Trecho fornecido =>
—————

A ditadura já começou

por Luis Felipe Miguel, em seu Facebook

Assim como sofremos um golpe de novo tipo, estamos vivendo o início de uma ditadura de novo tipo. Não será o regime de um ditador pessoal, até porque nenhum dos possíveis candidatos ao posto tem força suficiente para alcançá-lo. Não será uma ditadura das forças armadas, ainda que sua participação na repressão tenda a crescer. Provavelmente, muitos dos rituais do Estado de direito e da democracia eleitoral serão mantidos, mas cada vez mais esvaziados de sentido.

A ditadura se expressa no alinhamento dos três poderes em torno de um projeto claro de retração de direitos individuais e sociais, a ser implantado sem que se busque sequer a anuência formal da maioria da população, por meio das eleições. Entre muitos outros sinais de que ela já começou, é possível citar:

– A decisão do Tribunal Regional Federal da 4ª Região, no dia 22 de setembro, concedendo ao juiz Sérgio Moro poderes de exceção. Na prática, as garantias constitucionais ficam suspensas para qualquer um que seja alvo do juiz curitibano.

– A decisão do Supremo Tribunal Federal, do último dia 5 de outubro, de permitir o encarceramento de réus sem que os recursos tenham sido esgotados. Vendida como medida para impedir a impunidade dos poderosos, amplia o poder discricionário de um Judiciário que é notoriamente enviesado em suas decisões. Apenas como ilustração, a Defensoria Pública do Rio de Janeiro afirmou em nota que mais de 40% de seus recursos ao STJ têm efeito positivo. É, portanto, um contingente muito expressivo de pessoas que começariam a cumprir penas depois consideradas injustas.

—————

Extrato de dados =>
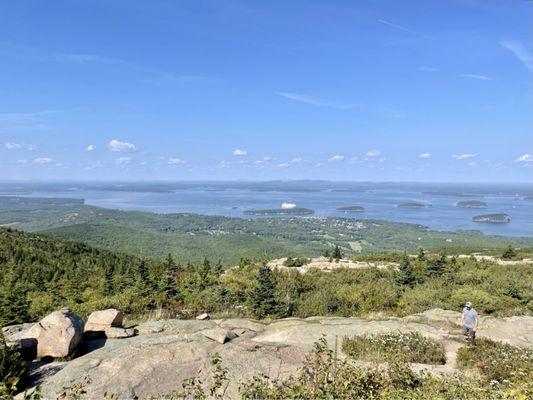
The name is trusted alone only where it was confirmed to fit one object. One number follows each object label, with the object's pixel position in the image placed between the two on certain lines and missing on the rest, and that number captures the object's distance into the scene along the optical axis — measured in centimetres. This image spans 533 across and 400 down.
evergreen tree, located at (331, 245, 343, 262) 4581
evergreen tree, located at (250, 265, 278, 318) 1919
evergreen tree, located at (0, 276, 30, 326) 1653
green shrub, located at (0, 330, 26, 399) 882
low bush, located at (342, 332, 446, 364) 1125
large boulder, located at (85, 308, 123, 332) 1329
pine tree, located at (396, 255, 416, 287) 2823
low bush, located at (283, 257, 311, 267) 4309
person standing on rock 1320
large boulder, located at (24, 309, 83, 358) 1065
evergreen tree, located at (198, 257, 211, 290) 2732
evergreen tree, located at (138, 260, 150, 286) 2588
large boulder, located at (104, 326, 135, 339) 1256
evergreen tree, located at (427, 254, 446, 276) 3043
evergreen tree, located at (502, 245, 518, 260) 4107
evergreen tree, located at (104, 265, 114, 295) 2718
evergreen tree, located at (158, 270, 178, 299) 2265
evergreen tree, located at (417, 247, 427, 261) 3689
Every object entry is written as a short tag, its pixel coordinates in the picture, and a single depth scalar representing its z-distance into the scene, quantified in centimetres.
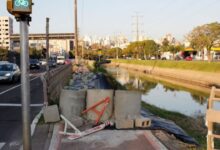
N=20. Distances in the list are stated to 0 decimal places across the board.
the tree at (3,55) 3589
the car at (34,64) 3271
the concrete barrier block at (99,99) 589
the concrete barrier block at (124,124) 538
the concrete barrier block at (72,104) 600
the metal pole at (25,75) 329
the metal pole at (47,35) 691
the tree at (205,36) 4029
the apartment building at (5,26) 7439
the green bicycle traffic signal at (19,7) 319
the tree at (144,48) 7001
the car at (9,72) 1477
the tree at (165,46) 6947
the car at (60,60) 4547
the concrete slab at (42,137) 462
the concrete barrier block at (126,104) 584
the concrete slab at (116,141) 445
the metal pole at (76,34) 2594
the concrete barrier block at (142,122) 541
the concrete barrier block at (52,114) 587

—————

Enunciado do exercício => Copie sem alterações a parte do trecho sobre a ditadura que começa em "A ditadura já" e termina em "esvaziados de sentido.".

Resposta da tarefa =>
A ditadura já começou

por Luis Felipe Miguel, em seu Facebook

Assim como sofremos um golpe de novo tipo, estamos vivendo o início de uma ditadura de novo tipo. Não será o regime de um ditador pessoal, até porque nenhum dos possíveis candidatos ao posto tem força suficiente para alcançá-lo. Não será uma ditadura das forças armadas, ainda que sua participação na repressão tenda a crescer. Provavelmente, muitos dos rituais do Estado de direito e da democracia eleitoral serão mantidos, mas cada vez mais esvaziados de sentido.